LE DÉVELOPPEMENT DES SERVICES INTERNATIONAUX DE WAGONS-LITS DEPUIS LA GUERRE
Par M. Charles LOISEAU
Il faudrait avoir le goût des thèses banales, sinon même épuisées, pour revenir sur la contribulion que, depuis trois quarts de siècle, les chemins de fer ont apportée au progrès.
Mais sans doute s'est-on moins appesanti sur la contribution particulière des transports qualifiés « de luxe » ; et même certains esprits ne seraient-ils pas encore réfractaires à l'idée qu'elle intervient dans un intérêt général ? pourtant ce ne sont pas les économistes, ni même les gens de simple bon sens, qui s'obstineront à ne voir dans le train de luxe qu'un nouvel attribut des privilèges de classe. S'il pouvait avoir besoin d'être réhabilité sous ce rapport, le plaidoyer ne serait pas difficile à faire.
On pourrait déjà dire de cette forme du progrès ce qu'on a dit maintes fois du théâtre, qui, après tout, est aussi un luxe : elle fournit des moyens d'existence à un nombreux personnel et elle lui procure souvent beaucoup mieux que le pain quotidien. Mais elle a sa part aussi, et dans une mesure presque illimitée, à la génération, à la fréquentation, au développement des centres de villégiature, de cure ou de tourisme. Que de métiers, des plus humbles aux occupations singulièrement lucratives, vivent à leur tour des déplacements d'autrui ! Que de déceptions et que de pertes, pour l'industrie hôtelière et pour tout ce qui gravite autour d'elle, si, brusquement, la marge du confort en voyage venait à être, je ne dis pas supprimée, mais seulement rétrécie !

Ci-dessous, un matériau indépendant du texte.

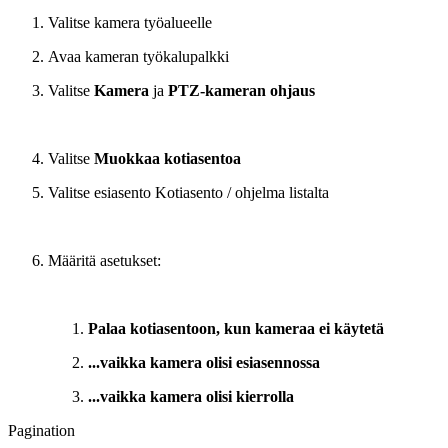
Valitse kamera työalueelle
Avaa kameran työkalupalkki
Valitse
Kamera
ja
PTZ-kameran ohjaus
Valitse
Muokkaa kotiasentoa
Valitse esiasento Kotiasento / ohjelma listalta
Määritä asetukset:
Palaa kotiasentoon, kun kameraa ei käytetä
...vaikka kamera olisi esiasennossa
...vaikka kamera olisi kierrolla
Pagination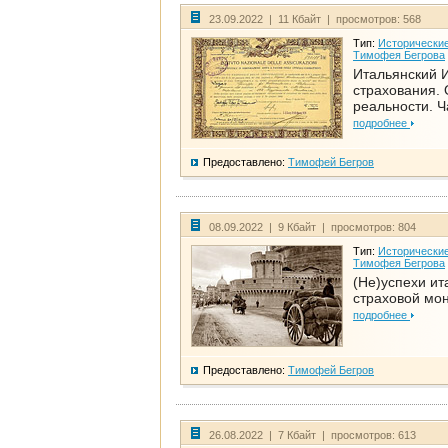
23.09.2022 | 11 Кбайт | просмотров: 568
Тип:
Исторические
Тимофея Бегрова
Итальянский И
страхования. 
реальности. Ч
подробнее
Предоставлено:
Тимофей Бегров
08.09.2022 | 9 Кбайт | просмотров: 804
Тип:
Исторические
Тимофея Бегрова
(Не)успехи ит
страховой мо
подробнее
Предоставлено:
Тимофей Бегров
26.08.2022 | 7 Кбайт | просмотров: 613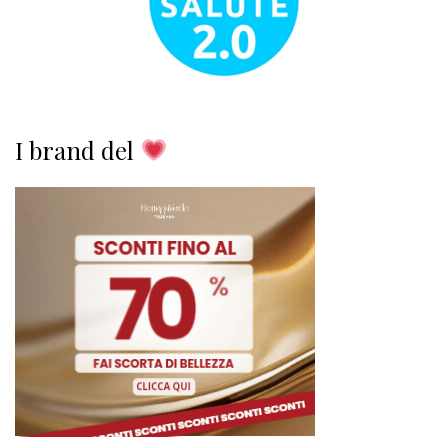
I brand del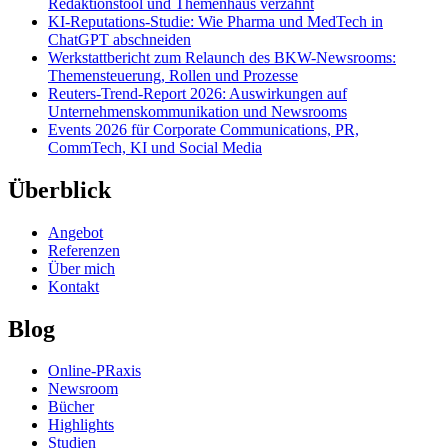
Redaktionstool und Themenhaus verzahnt
KI-Reputations-Studie: Wie Pharma und MedTech in
ChatGPT abschneiden
Werkstattbericht zum Relaunch des BKW-Newsrooms:
Themensteuerung, Rollen und Prozesse
Reuters-Trend-Report 2026: Auswirkungen auf
Unternehmenskommunikation und Newsrooms
Events 2026 für Corporate Communications, PR,
CommTech, KI und Social Media
Überblick
Angebot
Referenzen
Über mich
Kontakt
Blog
Online-PRaxis
Newsroom
Bücher
Highlights
Studien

Dès qu'on prend la peine de pénétrer un peu plus avant dans les rapports du train de luxe avec l'économie générale, on entrevoit que, sans lui, mille affaires qui ont exercé leur influence sur le cours du commerce, de l'industrie, de la banque, auraient été conclues plus difficilement ou même n'auraient pas abouti. Si ce train sert à promener parfois l'oisiveté ou le dilettantisme, à combien de travailleurs intellectuels évite-t-il de pertes de temps et de fatigues ! Combien de champs d'activité a-t-il permis d'aborder, qui, sans sQn aide, fussent restés ignorés ou stériles !
Pour peu qu'on ait la inoindre notion de l'interdépendance économique, on ne saurait donc dénier au train de luxe une place dans les besoins inhérents à notre état de civilisation. Mais le politique lui-même n'en récusera pas l'utilité: plus s'étend le réseau des communications rapides et confortables, plus aussi les idées de détente et même de coopération internationales ont d'organes à leur disposition.